EXCERPTED DATA:
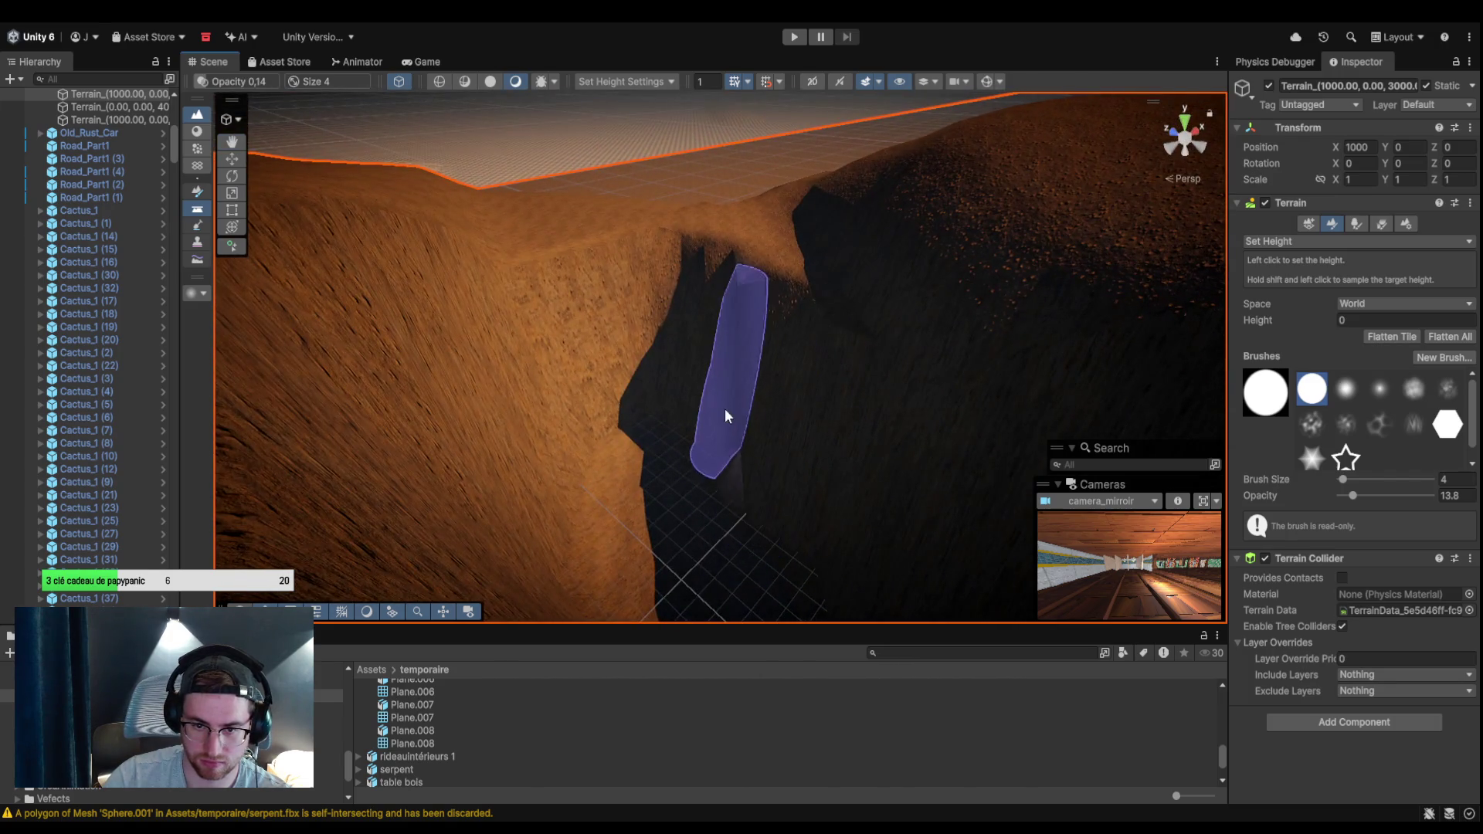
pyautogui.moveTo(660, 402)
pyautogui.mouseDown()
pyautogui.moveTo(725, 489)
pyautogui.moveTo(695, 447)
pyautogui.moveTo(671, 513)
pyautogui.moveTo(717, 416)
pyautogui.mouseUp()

YOUR ASSIGNMENT: When you repeat the material, keep every word exact and drop the pictures.

ANSWER SPACE:
pyautogui.moveTo(660, 402)
pyautogui.mouseDown()
pyautogui.moveTo(725, 489)
pyautogui.moveTo(695, 447)
pyautogui.moveTo(671, 513)
pyautogui.moveTo(717, 416)
pyautogui.mouseUp()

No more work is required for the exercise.